Ask your clients for suggestions on who you could approach for sales.

Invite some creative people over for lunch. Explain ahead of time that you want everybody to brainstorm crazy ways you could position your Crazy Idea so that it will be attractive to new client types.  Offer the participants an honorarium for their help.

Crazy Idea: Does your business look open?

Friday, March 26th, 2010

I once heard of a retail guru who asked an audience of business owners to walk outside of their stores or offices, turn around and look.  She then asked them to answer the question, “Are you open, does your business look open?”

I took this to mean a number of different things:

First, does it look like you actually are open. Are the lights on? Is there activity to be seen? Does your store look inviting? Is there anything that would compel someone passing by to want to stop and visit? Does your business look fresh and up-to-date, maybe even properly nostalgic?  Or does it look obsolete like, “there is no way you are going to be able to help me”.

Does your signage make it clear what you do, what you have to offer? Does it look like you only serve a particular niche audience? Is that a good thing? Are you excluding a wider customer base by the look of your business and your signage? Perhaps it’s possible to tweak your public image in a way that other people would say, “oh, this business is for me too; that’s great!”

Again, by open I don’t just mean your physical presence on the street either. The same interest and clarity and simplicity has to carry over to all of your other touch points: business cards, your web site, all of your social media pages, any advertising you do, your marketing outreach, how your employees and staff talk about your business, and of course how you yourself represent your business when you’re networking. Consistency, which really is about your brand, is paramount.

Potential customers need to understand what it is you do and what you offer in 3 seconds or less; if they don’t they are gone. That is just as true on the Internet as it is driving down the street; everybody surfs now and knows that there are a lot more options than there used to be.

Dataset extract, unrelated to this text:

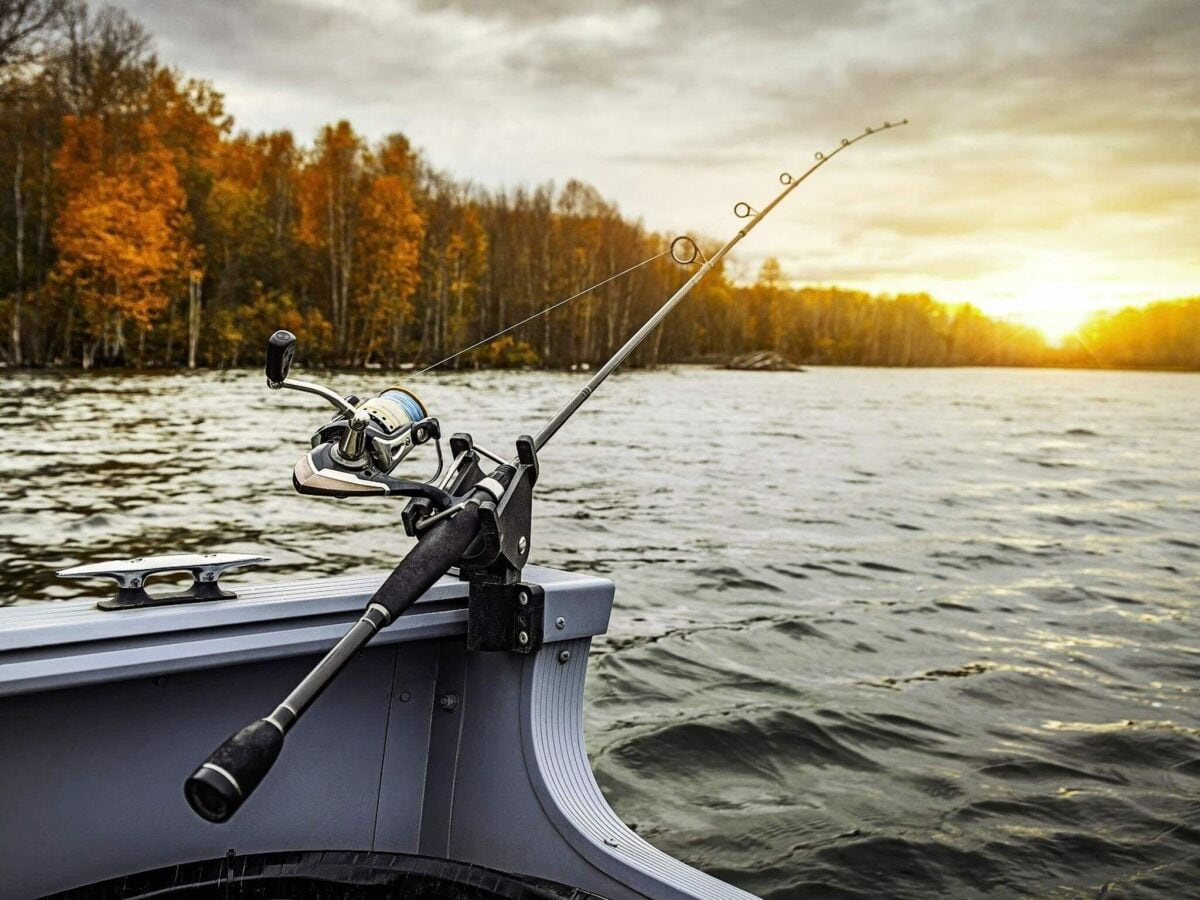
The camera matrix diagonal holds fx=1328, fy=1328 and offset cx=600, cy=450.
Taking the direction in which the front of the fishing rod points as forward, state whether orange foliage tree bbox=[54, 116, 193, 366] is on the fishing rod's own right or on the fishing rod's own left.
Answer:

So if you can’t find a compelling way to get them quickly interested in what you do, they won’t even walk through the door.

Identifying, finding, and communicating with your niche audience is extremely important and social media is one way of doing that. The general process is you first find a platform that you want to participate in such as Twitter.

You join and create your own Twitter page, then you find people to listen to by using the search function, you follow their conversations, then you slowly and politely join the conversation by adding your own pearls of wisdom, which will make people more interested in you, which will get them to follow you and thus build your audience, eventually driving them to your content rich website, where you have established yourself as an expert and the go-to person in your field, which will help to lead to an expansion of your business.

Until the proliferation of the Internet, advertising and marketing was pretty much one way…not anymore. If someone has an opinion and decides to post it, thousands of potential customers will hear about it by the end of the day, maybe sooner.  Customer service has taken on a whole new meaning.

You can’t control it, but you can actively participate in it by quickly addressing issues both on and off the web.

So whether you have a brick and mortar presence, or exist purely as a virtual business, always remember to go ‘outside’ every day, turn around and look, then ask yourself the question, “Am I open?”